The Good Iranian

Feature Film

The Good Iranian is a surprising twist on the modern gangster genre. Instead of men, we meet a group of women who have as much to prove and fight for as the men in classics such as The Godfather Trilogy, Mean Streets, Donnie Brasco, Once Upon A Time in America, Snatch, Mesrine, and A Prophet. Women are the tougher sex. They are more complex, contradictory and, once threatened, even more treacherous. But while these female themes and archetypes are surprising and relevant, few filmmakers have attempted to portray them until now. The Good Iranian is a commercial mainstream drama set in an unusual context. It should hold a particularly strong appeal for Asian and female audiences. Through character-centred storytelling and a surprising journey, The Good Iranian, will allow us into an infrequently explored realm, long over-due.

THE GOOD IRANIAN is a story from classical mythology: a naïve ingénue goes to look for her “idealised” mother who she has not seen for many years only to discover that she is not who she thought she was. In a bid to win her love she agrees to a terrible journey that sees her losing her idealism, and more tragically, becoming involved in an ugly underworld. Bonding with her twin along the journey, she learns more about her absent mother’s past and that all in her life was not what it seemed. Journeying into the heart of Iran, she is awakened through an encounter with a “saintly figure” and decides to remap her destiny, and despite the irony of the situation, dispatches her mother for a greater good. This is a story of the war of good over evil, the battle for survival and the death of the ‘parent’ that each of us must confront in order to finally become our own flawed adult self.

# Exercise:
Pick up the film description of The Good Iranian above and continue it from its final sentence.

# Dataset extract:
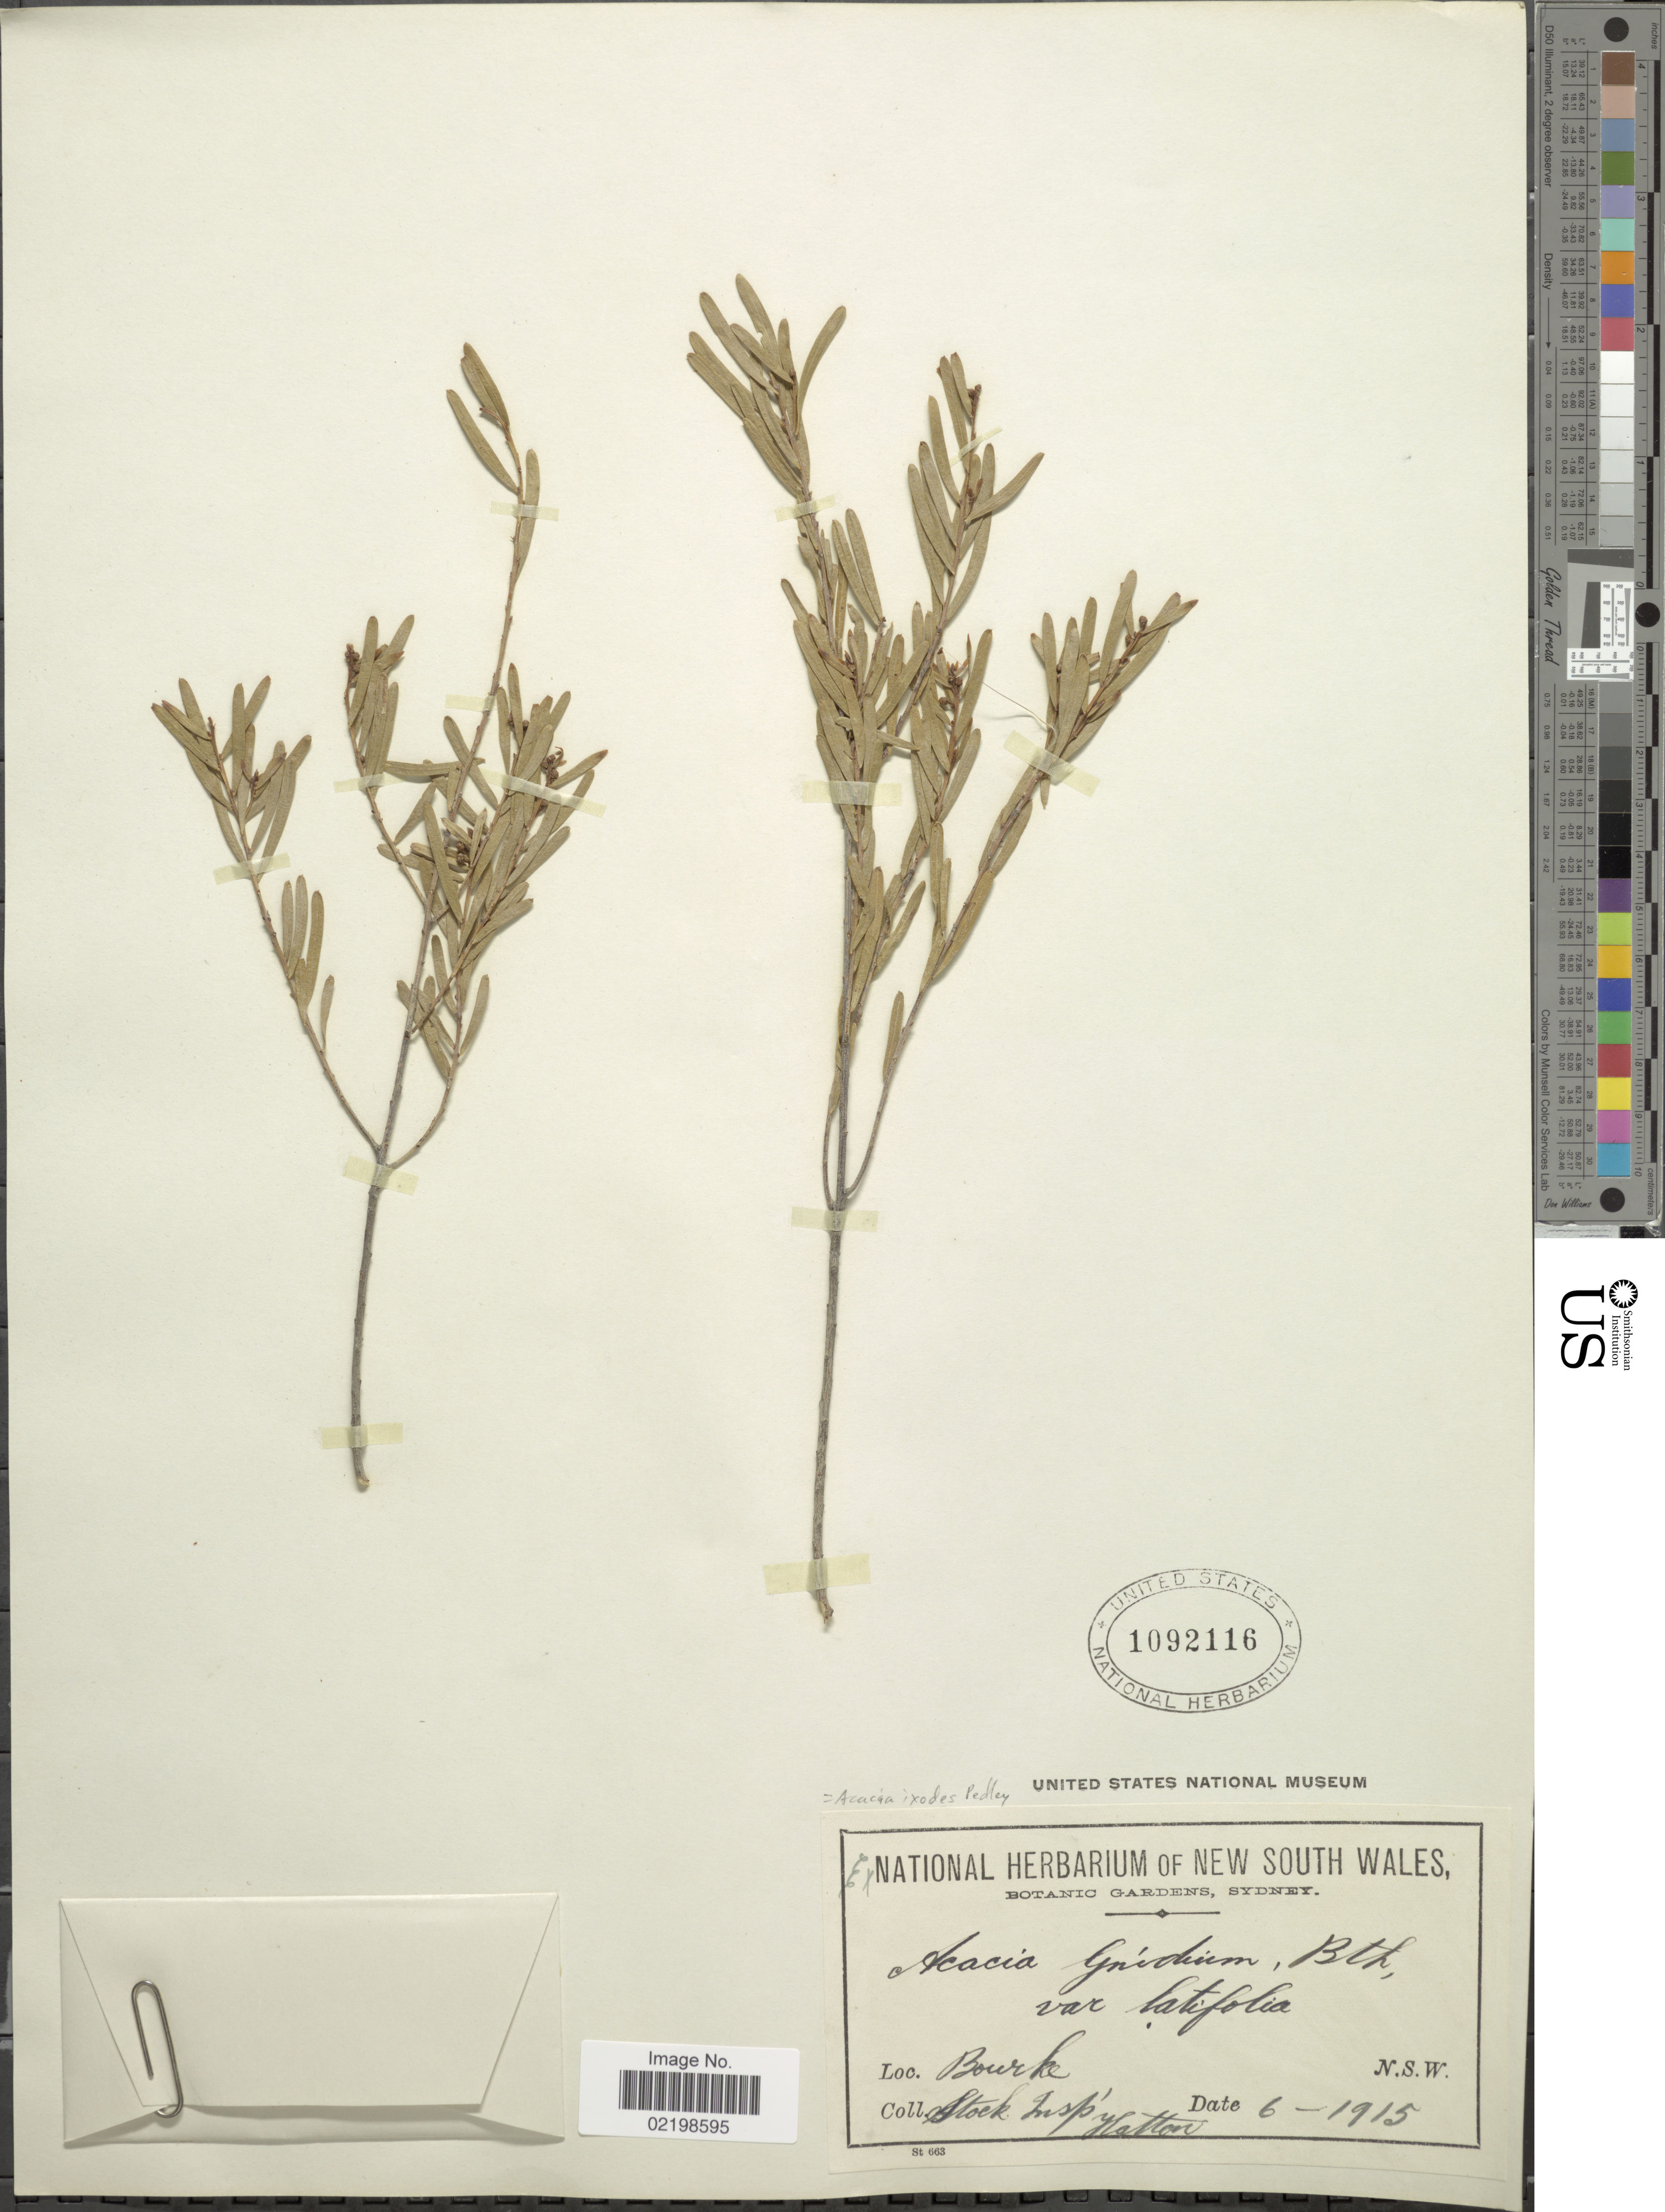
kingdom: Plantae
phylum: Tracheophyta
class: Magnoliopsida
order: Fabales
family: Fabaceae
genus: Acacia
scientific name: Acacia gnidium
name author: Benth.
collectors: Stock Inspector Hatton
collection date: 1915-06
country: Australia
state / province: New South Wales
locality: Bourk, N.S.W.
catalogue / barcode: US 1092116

# Output for this exercise:
PARIS 1986… Aged 18, Fereshteh (or “Angel” in Farsi) escapes from Iran to meet her mother Shoreh who she has not seen since she was 10 years old. Unbeknownst to her, her mother has a secret. At her twin sister’s 18th birthday party she arrives unannounced meeting her sister, bewildered mother, and their criminal associates. As Angel gets to know her new family, she begins to realise that that her mother, whom she idolised, is not whom she’d imagined after all these years. Their mother needs Angel for a last great heist—much to her protests. Emotionally blackmailing her against Angel agrees but only if this also ensures her own independence and freedom. As tensions mount, the twins return to Iran and discover that they are more alike than they realise. What draws them together also pushes them apart. The heist goes wrong, a terrible betrayal is revealed, as Angel returns to Paris and dispatches her mother, dethroning her and destroying the prized network she set up. At the end of this motion picture, Angel looks more like her mother than ever before but the money is put to good use and her future remains unwritten.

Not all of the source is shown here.